Galerie Gabriel Rolt
2007
Jodie Carey creates ceremonial objects made from mundane materials in which the quality of craftsmanship is displayed. Her installations draw us in with their familiar iconography but when taking a closer look we are being confronted with issues of ritual, artifice and mortality in contemporary Western society.
At Galerie Gabriel Rolt she will show an installation of memorial slabs (height approx. 2.5 metres) adorned with wreaths and creeping ivy made from cut newspaper stained with blood, coffee and tea. At once political and personal, it marks Carey’s increasingly universal treatment of the modern malaise, broadening her earlier focus on the ceremonious ostentation of Middle England.

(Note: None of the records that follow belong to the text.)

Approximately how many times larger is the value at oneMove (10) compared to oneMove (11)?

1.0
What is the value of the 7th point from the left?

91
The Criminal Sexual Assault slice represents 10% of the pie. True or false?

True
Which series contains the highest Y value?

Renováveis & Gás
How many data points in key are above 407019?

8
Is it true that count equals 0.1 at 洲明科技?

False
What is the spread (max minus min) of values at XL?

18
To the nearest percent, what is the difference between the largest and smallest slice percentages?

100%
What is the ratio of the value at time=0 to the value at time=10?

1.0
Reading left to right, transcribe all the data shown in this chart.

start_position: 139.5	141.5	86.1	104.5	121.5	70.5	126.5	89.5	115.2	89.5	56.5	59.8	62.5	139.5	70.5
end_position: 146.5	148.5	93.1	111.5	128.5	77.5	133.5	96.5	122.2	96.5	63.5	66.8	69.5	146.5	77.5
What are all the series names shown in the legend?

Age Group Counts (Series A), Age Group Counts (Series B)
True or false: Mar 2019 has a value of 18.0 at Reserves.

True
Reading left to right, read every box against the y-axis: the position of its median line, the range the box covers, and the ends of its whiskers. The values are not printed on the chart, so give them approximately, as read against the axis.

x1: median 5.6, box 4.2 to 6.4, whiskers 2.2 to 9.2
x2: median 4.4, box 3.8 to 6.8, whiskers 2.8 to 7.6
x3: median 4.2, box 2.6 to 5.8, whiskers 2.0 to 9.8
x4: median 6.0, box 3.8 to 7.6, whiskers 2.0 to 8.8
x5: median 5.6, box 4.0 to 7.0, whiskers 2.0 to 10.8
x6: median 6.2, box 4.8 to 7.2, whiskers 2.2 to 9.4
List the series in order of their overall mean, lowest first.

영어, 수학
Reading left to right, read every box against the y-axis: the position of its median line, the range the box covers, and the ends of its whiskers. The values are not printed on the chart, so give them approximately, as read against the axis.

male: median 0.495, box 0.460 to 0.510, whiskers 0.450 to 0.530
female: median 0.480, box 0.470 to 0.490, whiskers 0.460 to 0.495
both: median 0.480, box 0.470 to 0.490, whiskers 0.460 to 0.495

Another recent work is ‘Untitled Monument” (2007), a 3 metre high ‘’cenotaph’’ made from 2,000 bones individually cast in plaster and decorated with handcrafted sugar-paste flowers and ivy. According to Carey traditional memorials have an opposite effect: “There is a perversity in that once you commemorate something, it is far easier to walk away. It’s not lest we forget, it’s more lest we remember.”
Spectacular are the three 2.5 metre baroque-inspired chandeliers (Untitled, 2006), made of vacuum dust rolled into tiny balls and then fixed to curved wire frames. Carey: “Hoover dust is the detritus of everyday life. If you die tomorrow, all that would be left of you would be in your Hoover.”